**Extracted records:**
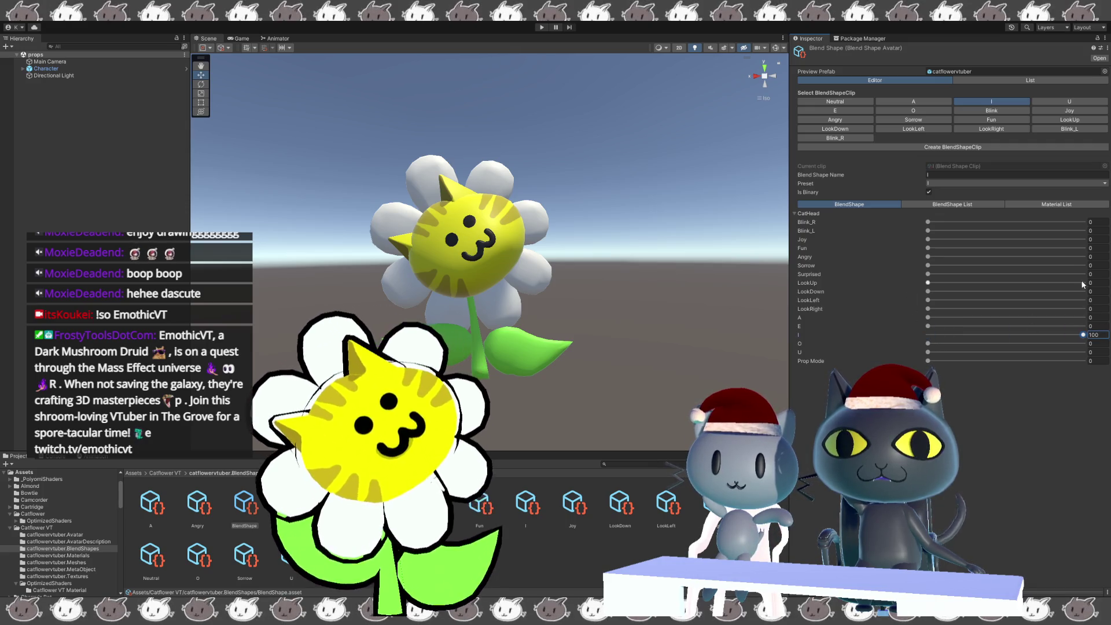
click(1061, 103)
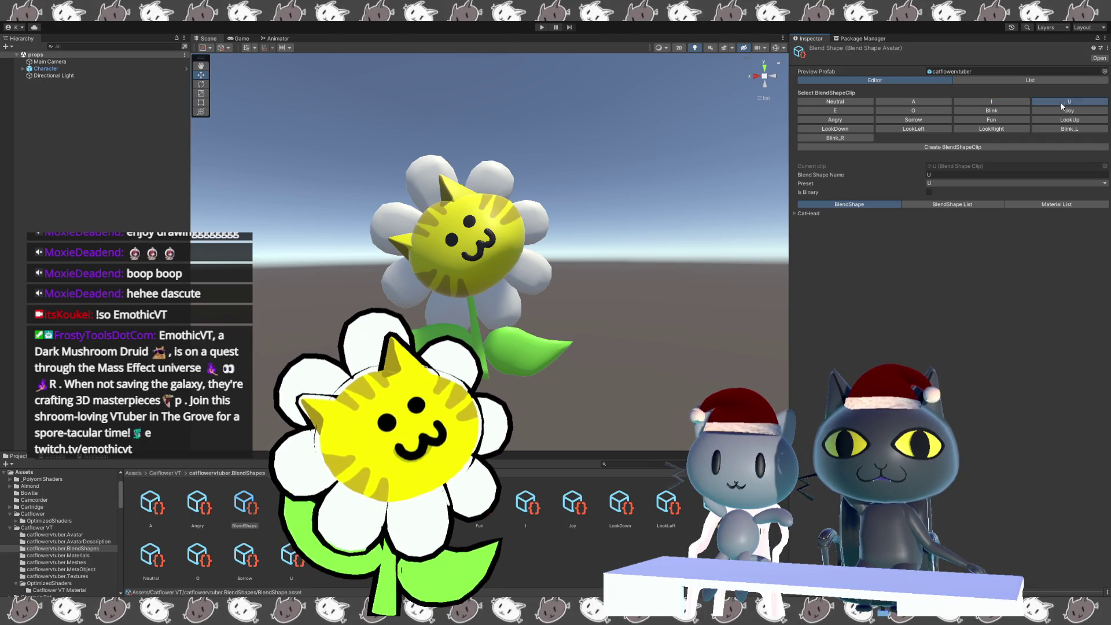
click(928, 192)
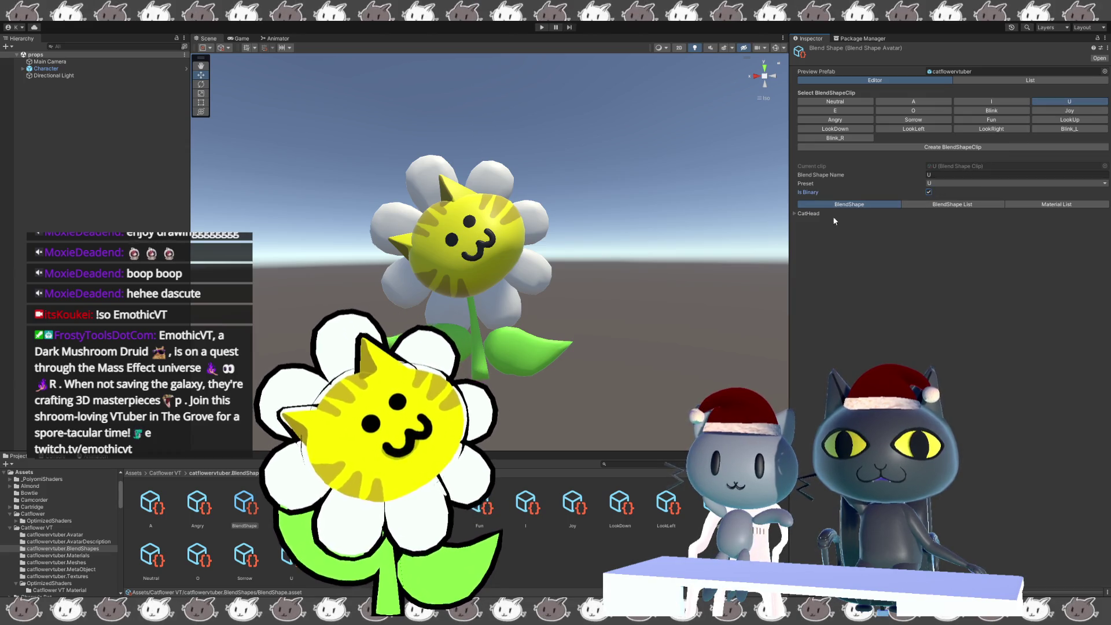
click(793, 214)
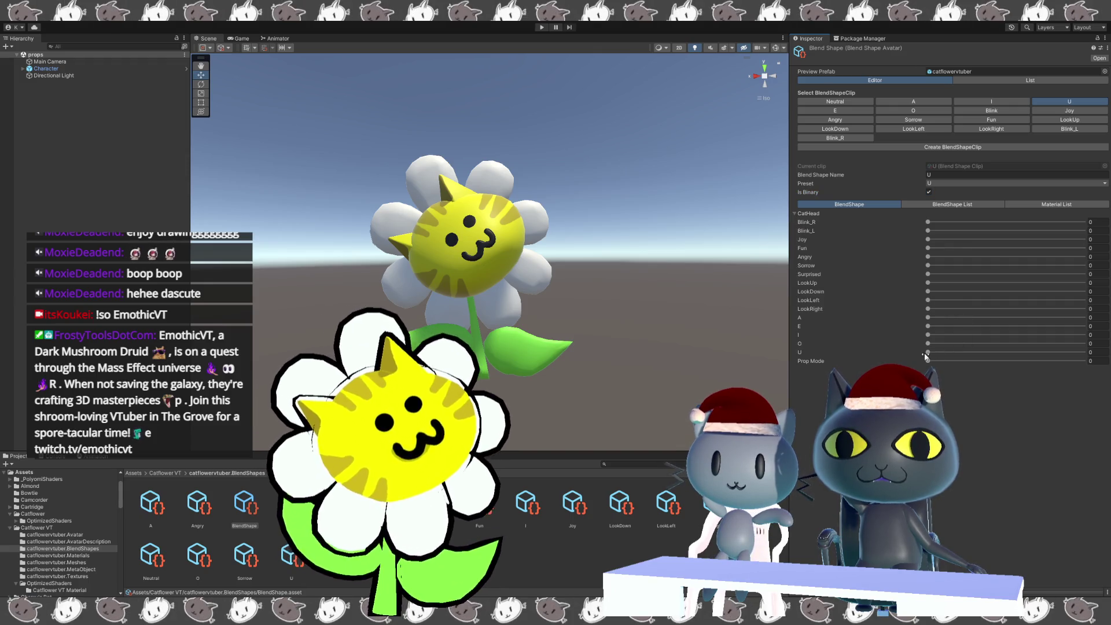
drag(932, 352, 1087, 352)
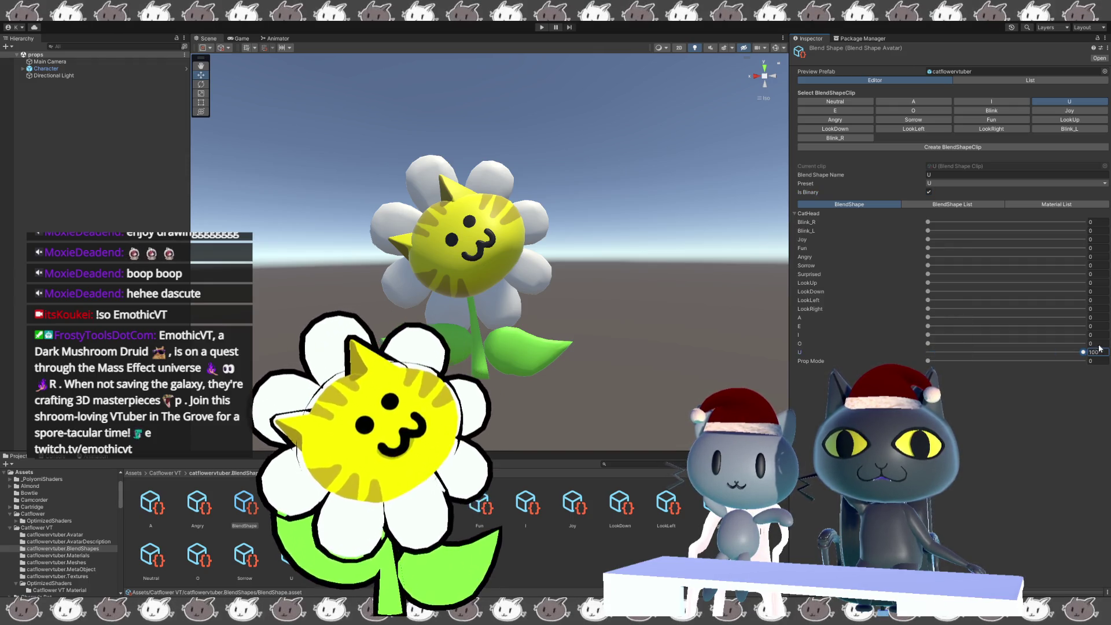
click(851, 112)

**Work to be completed:** Return each line above where the word "click" shows up.

**Solution below:**
click(1061, 103)
click(928, 192)
click(793, 214)
click(851, 112)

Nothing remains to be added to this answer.